Take the entries below and write them out exactly, with each picture removed.

··········

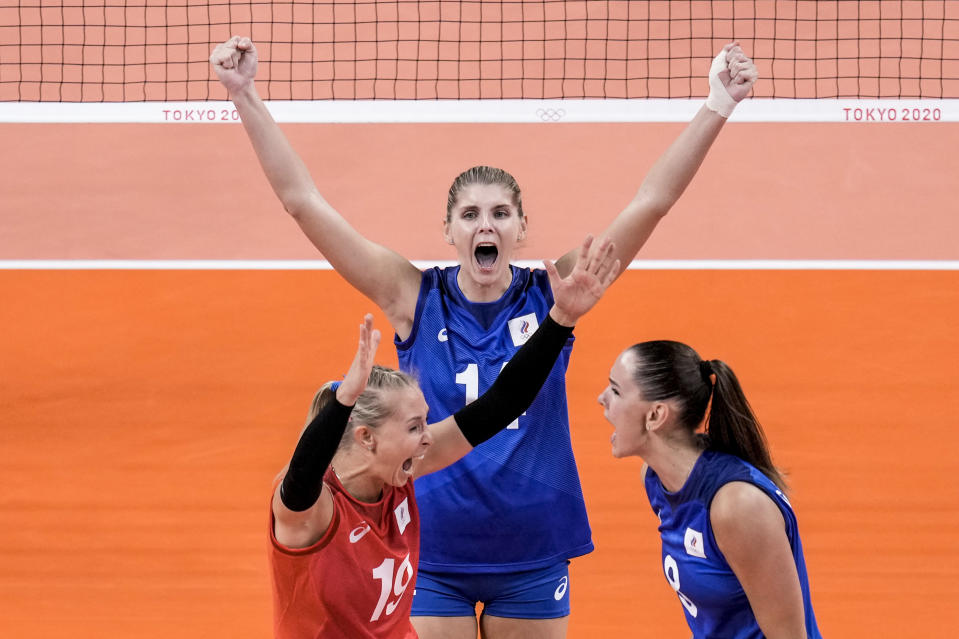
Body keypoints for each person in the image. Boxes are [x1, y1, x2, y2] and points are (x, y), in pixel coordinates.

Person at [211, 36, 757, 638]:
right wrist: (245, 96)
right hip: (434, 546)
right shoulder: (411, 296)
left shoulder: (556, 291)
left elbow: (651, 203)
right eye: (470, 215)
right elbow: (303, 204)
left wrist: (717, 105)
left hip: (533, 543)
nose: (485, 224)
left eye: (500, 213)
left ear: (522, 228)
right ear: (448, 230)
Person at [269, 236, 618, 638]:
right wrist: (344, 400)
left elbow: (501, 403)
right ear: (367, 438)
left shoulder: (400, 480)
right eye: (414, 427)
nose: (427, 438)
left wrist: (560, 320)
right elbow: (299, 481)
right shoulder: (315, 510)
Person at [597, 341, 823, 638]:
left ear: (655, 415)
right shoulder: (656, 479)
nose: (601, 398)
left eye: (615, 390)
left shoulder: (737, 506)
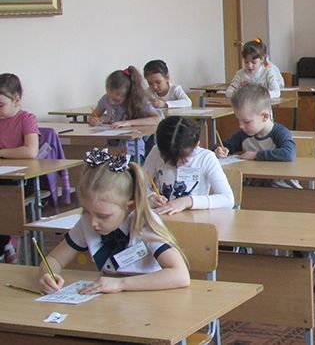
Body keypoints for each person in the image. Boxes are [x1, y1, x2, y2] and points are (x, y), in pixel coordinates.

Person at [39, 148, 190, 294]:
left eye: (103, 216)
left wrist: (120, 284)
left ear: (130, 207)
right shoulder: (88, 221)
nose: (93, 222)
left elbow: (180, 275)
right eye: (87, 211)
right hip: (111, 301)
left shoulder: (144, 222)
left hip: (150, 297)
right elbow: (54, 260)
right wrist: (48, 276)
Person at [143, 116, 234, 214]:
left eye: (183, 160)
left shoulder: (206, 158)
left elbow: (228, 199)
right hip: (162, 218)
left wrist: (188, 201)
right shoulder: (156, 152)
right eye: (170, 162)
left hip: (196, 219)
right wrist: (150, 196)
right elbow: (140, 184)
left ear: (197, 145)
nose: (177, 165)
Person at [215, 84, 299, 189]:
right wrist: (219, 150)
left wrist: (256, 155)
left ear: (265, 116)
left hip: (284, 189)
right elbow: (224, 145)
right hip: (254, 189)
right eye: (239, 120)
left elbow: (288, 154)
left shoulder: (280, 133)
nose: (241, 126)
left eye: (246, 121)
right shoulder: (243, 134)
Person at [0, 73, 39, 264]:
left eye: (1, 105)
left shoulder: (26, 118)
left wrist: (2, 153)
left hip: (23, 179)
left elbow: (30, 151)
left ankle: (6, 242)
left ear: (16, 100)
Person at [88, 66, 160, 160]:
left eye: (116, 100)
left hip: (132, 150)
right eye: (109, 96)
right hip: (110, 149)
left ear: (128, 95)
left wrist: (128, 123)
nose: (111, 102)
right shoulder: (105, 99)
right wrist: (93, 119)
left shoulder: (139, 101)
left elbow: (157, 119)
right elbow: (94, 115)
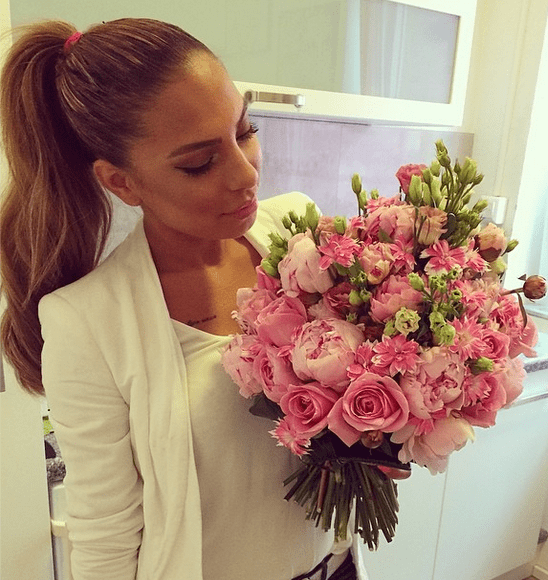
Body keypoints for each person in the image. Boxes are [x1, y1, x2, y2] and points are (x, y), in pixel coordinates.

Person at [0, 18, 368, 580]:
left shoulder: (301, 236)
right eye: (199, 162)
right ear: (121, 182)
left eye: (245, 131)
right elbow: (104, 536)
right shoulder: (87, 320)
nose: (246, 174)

··········

§ **Task solution**:
Body keypoints for each person in the image. Boxes are [x1, y1, x2, y2] and points are (x, y), in pixel coordinates.

Person at [211, 36, 757, 638]:
right wrist: (245, 96)
right hip: (434, 546)
right shoulder: (411, 296)
left shoulder: (556, 291)
left elbow: (651, 203)
right eye: (470, 215)
right elbow: (303, 204)
left wrist: (717, 105)
left hip: (533, 543)
nose: (485, 224)
left eye: (500, 213)
left ear: (522, 228)
right ear: (448, 230)
Person at [269, 236, 618, 638]:
right wrist: (344, 400)
left elbow: (501, 403)
right ear: (367, 438)
left shoulder: (400, 480)
right eye: (414, 427)
nose: (427, 438)
left wrist: (560, 320)
right elbow: (299, 481)
right shoulder: (315, 510)
Person at [597, 341, 823, 638]:
left ear: (655, 415)
right shoulder: (656, 479)
nose: (601, 398)
left eye: (615, 390)
left shoulder: (737, 506)
Body keypoints for each person in the image. Boxes are [x1, y1, x2, y2] and points are (x, y), in pixel coordinates.

Person at [39, 148, 190, 294]:
left eye: (103, 216)
left wrist: (120, 284)
left ear: (130, 207)
right shoulder: (88, 221)
nose: (93, 222)
left elbow: (180, 275)
right eye: (87, 211)
right hip: (111, 301)
left shoulder: (144, 222)
left hip: (150, 297)
right elbow: (54, 260)
right wrist: (48, 276)
Person at [143, 116, 234, 214]:
left eye: (183, 160)
left shoulder: (206, 158)
left elbow: (228, 199)
right hip: (162, 218)
left wrist: (188, 201)
right shoulder: (156, 152)
right eye: (170, 162)
left hip: (196, 219)
right wrist: (150, 196)
right elbow: (140, 184)
left ear: (197, 145)
nose: (177, 165)
Person at [215, 84, 299, 189]:
right wrist: (219, 150)
left wrist: (256, 155)
left ear: (265, 116)
left hip: (284, 189)
right elbow: (224, 145)
right hip: (254, 189)
right eye: (239, 120)
left elbow: (288, 154)
left shoulder: (280, 133)
nose: (241, 126)
left eye: (246, 121)
right shoulder: (243, 134)
Person at [0, 73, 39, 264]:
left eye: (1, 105)
left shoulder: (26, 118)
left wrist: (2, 153)
left hip: (23, 179)
left elbow: (30, 151)
left ankle: (6, 242)
left ear: (16, 100)
Person at [88, 66, 160, 160]:
left eye: (116, 100)
left hip: (132, 150)
right eye: (109, 96)
right hip: (110, 149)
left ear: (128, 95)
left wrist: (128, 123)
nose: (111, 102)
right shoulder: (105, 99)
right wrist: (93, 119)
left shoulder: (139, 101)
left elbow: (157, 119)
right elbow: (94, 115)
Body keypoints for each person in the image. Boxes are [x1, y1, x2, y2] and points are (x, y), in pixel coordinates.

Person at [0, 18, 368, 580]:
left shoulder: (301, 236)
right eye: (199, 162)
right ear: (121, 182)
left eye: (245, 131)
right elbow: (104, 536)
right shoulder: (87, 320)
nose: (246, 174)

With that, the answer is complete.